Prep time: 20 minutes
Total time: 2 1/2 hours
8 ounces streaky bacon, thinly sliced into ½-inch pieces
12 ounces button mushrooms, quartered
3 pounds boneless beef chuck, cut into 2-inch pieces
2 tablespoons kosher salt, plus more to taste
2 teaspoons freshly ground black pepper, plus more to taste
3 tablespoons canola oil
2 carrots, peeled and diced
2 ribs celery, diced
1 medium yellow onion, diced
5 garlic cloves, minced
1 tablespoon tomato paste
⅓ cup all-purpose flour
1 (750 ml) bottle dry red wine
2 cups beef broth
1 bay leaf
1 sprig thyme
2 tablespoons unsalted butter
chopped flat-leaf parsley, to garnish
crusty bread, to serve
1. Heat a large heavy-bottomed saucepan over medium-high. Add the bacon and cook until crisp, 8 minutes. Using a slotted spoon, transfer to a paper towel-lined plate and set aside.
2. Add the mushrooms and cook until golden, about 12 minutes. Season with salt and, using a slotted spoon, transfer to a bowl.
3. Pat the beef dry and season with the salt and pepper. Add the canola oil to the saucepan and, working in batches, cook the beef (careful not to overcrowd the pan!), turning as needed, until browned all over, 8 to 10 minutes. Transfer to a plate and repeat with the remaining beef.

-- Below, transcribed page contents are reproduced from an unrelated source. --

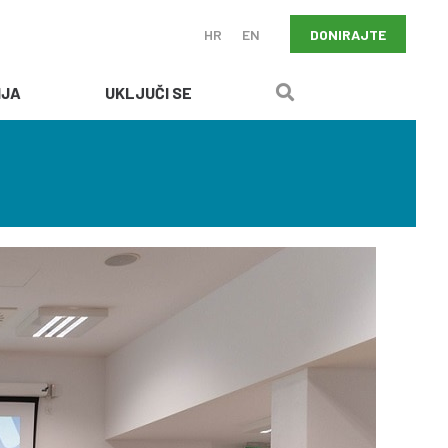
DONIRAJTE
HR
EN
IJA
UKLJUČI SE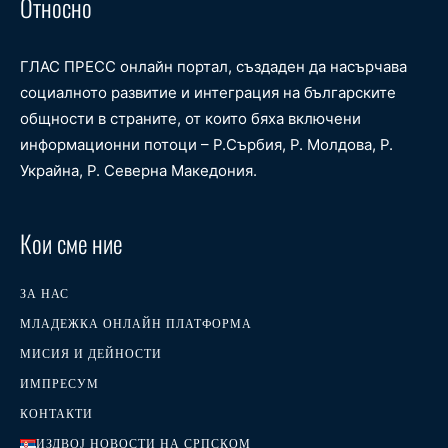
Относно
ГЛАС ПРЕСС онлайн портал, създаден да насърчава
социалното развитие и интеграция на българските
общности в страните, от които бяха включени
информационни потоци – Р.Сърбия, Р. Молдова, Р.
Украйна, Р. Северна Македония.
Кои сме ние
ЗА НАС
МЛАДЕЖКА ОНЛАЙН ПЛАТФОРМА
МИСИЯ И ДЕЙНОСТИ
ИМПРЕСУМ
КОНТАКТИ
ИЗДВОЈ НОВОСТИ НА СРПСКОМ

4. Add the carrot, celery, and onion to the saucepan. Cook until soft, about 5 minutes, then stir in the garlic and cook 1 minute more. Add the tomato paste and cook 2 minutes, then stir in the flour and cook 1 minute more. Add half of the reserved bacon, all of the mushrooms and the beef back to the saucepan, along with the wine, stock, bay leaf, and thyme. Bring to a boil and cook, scraping up any bits from the bottom of the pan. Reduce the heat to maintain a simmer and cook, covered slightly, stirring occasionally, until the beef is incredibly tender and nearly falling apart, a bout 1 ½ to 2 hours.
5. Add the butter to the stew, stirring to combine. Remove the bay leaf and thyme sprig and garnish with the remaining bacon and the chopped parsley. Serve with crusty bread.